Extracted data:
+++++
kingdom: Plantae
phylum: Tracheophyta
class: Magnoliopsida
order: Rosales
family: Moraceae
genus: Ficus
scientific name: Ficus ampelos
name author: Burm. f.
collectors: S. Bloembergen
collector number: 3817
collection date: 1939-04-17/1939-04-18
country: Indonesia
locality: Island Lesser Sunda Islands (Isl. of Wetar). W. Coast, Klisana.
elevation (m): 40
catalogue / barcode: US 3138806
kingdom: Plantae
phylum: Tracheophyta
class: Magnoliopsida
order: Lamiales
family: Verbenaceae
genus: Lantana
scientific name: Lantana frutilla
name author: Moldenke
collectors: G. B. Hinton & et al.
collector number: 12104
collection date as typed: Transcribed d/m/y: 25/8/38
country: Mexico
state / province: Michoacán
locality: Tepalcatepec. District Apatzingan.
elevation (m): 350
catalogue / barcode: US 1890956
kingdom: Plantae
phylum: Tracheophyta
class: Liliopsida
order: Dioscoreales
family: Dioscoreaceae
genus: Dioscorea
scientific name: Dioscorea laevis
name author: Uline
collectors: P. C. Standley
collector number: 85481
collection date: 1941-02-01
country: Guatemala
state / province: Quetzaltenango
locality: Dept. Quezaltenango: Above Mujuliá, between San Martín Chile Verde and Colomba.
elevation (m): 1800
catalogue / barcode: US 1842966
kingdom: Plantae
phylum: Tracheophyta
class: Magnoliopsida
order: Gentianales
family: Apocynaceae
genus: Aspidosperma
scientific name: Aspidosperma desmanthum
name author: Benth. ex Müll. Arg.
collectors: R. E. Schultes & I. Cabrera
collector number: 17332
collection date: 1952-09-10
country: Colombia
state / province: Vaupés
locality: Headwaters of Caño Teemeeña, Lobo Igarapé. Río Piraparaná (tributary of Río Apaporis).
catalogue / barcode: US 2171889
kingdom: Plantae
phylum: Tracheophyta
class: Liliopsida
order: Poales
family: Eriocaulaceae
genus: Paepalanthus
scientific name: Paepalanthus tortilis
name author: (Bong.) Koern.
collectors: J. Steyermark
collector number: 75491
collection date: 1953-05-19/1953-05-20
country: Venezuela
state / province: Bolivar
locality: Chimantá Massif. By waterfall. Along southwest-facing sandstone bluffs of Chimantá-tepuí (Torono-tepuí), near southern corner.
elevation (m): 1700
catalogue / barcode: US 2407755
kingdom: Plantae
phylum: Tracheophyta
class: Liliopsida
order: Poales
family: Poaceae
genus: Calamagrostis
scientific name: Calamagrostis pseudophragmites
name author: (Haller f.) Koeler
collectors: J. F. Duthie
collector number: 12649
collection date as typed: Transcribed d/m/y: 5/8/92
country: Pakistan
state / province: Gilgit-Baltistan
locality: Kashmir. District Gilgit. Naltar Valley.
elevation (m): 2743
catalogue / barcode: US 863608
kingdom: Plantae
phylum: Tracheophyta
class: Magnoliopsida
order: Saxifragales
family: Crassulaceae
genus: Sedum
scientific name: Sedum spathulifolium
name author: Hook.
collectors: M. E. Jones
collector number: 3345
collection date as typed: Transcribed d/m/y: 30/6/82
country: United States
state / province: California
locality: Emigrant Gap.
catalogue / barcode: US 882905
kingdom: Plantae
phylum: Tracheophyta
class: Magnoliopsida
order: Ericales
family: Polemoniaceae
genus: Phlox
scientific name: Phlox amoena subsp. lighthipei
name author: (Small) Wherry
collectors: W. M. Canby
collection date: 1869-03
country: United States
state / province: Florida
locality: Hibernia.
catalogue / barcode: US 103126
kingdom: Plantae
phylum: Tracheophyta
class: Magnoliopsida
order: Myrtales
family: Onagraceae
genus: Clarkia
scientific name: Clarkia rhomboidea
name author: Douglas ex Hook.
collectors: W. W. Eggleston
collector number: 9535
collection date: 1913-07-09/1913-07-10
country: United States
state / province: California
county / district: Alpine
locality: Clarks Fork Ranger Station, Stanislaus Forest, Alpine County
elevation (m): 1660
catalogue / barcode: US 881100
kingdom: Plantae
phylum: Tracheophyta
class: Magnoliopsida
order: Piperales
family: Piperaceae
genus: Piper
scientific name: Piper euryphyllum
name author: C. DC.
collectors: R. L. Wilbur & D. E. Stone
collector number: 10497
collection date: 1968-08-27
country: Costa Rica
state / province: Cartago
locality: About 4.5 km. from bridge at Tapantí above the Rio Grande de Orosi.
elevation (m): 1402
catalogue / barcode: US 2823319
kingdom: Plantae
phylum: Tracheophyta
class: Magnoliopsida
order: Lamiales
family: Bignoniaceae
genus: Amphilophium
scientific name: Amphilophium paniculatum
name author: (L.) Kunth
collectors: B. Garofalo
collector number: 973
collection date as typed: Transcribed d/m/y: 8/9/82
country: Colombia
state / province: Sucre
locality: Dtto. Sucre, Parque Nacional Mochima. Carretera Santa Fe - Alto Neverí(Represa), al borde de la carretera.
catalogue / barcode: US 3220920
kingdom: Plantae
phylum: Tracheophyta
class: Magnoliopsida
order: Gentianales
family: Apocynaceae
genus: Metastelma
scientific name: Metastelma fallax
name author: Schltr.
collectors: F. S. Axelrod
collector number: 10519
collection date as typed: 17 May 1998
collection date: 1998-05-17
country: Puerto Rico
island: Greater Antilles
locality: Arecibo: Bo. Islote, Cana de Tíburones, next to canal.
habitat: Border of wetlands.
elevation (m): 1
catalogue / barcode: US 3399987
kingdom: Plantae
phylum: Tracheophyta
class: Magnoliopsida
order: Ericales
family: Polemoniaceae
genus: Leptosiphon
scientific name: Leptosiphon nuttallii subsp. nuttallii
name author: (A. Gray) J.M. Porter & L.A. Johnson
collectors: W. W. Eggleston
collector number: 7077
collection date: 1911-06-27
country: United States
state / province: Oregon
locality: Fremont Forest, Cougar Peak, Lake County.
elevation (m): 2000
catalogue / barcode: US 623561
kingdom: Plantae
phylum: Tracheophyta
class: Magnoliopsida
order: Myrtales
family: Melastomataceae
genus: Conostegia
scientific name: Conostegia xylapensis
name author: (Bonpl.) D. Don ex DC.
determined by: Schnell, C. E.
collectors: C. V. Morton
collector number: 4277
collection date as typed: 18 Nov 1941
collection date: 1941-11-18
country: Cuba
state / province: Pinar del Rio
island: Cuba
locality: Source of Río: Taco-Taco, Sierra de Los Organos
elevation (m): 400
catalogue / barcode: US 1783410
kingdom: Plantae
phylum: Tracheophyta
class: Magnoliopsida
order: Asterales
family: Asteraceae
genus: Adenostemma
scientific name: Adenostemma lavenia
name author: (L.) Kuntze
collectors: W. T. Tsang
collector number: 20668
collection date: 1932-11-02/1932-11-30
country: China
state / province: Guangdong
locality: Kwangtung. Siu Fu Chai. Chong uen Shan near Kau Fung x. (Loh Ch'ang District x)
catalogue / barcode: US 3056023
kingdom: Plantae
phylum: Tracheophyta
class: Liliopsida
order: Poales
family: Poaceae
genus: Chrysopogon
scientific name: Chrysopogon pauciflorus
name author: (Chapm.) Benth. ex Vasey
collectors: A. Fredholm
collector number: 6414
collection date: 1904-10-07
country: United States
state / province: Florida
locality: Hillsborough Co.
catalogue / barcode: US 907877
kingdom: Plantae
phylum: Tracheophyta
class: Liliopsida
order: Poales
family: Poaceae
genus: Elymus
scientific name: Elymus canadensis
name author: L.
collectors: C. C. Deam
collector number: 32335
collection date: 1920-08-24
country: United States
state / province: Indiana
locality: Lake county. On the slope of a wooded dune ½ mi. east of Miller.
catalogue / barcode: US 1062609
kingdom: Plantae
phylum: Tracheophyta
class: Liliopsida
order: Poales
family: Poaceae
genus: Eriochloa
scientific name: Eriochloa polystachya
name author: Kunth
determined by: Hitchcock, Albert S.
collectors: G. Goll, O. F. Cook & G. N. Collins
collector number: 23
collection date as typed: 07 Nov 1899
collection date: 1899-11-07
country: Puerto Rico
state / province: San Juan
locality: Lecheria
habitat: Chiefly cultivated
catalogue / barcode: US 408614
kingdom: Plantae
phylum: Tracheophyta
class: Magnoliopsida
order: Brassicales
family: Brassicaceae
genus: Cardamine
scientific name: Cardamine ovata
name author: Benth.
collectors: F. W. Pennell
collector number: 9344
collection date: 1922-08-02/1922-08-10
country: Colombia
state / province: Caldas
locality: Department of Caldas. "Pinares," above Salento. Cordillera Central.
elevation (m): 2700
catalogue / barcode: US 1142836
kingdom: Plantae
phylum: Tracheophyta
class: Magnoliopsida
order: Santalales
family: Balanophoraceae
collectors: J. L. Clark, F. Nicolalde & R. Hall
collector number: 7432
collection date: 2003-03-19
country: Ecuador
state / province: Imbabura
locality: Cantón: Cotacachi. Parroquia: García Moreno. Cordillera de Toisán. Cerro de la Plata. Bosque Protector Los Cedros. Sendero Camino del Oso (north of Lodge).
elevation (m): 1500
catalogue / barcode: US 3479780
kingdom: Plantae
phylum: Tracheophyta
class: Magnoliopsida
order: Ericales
+++++
Short exercise:
Edit the rows between the lines holding "catalogue / barcode: US 623561" and "country: Cuba", inclusive, so that "determined by" becomes "identified by" and nothing else changes.

The solution:
catalogue / barcode: US 623561
kingdom: Plantae
phylum: Tracheophyta
class: Magnoliopsida
order: Myrtales
family: Melastomataceae
genus: Conostegia
scientific name: Conostegia xylapensis
name author: (Bonpl.) D. Don ex DC.
identified by: Schnell, C. E.
collectors: C. V. Morton
collector number: 4277
collection date as typed: 18 Nov 1941
collection date: 1941-11-18
country: Cuba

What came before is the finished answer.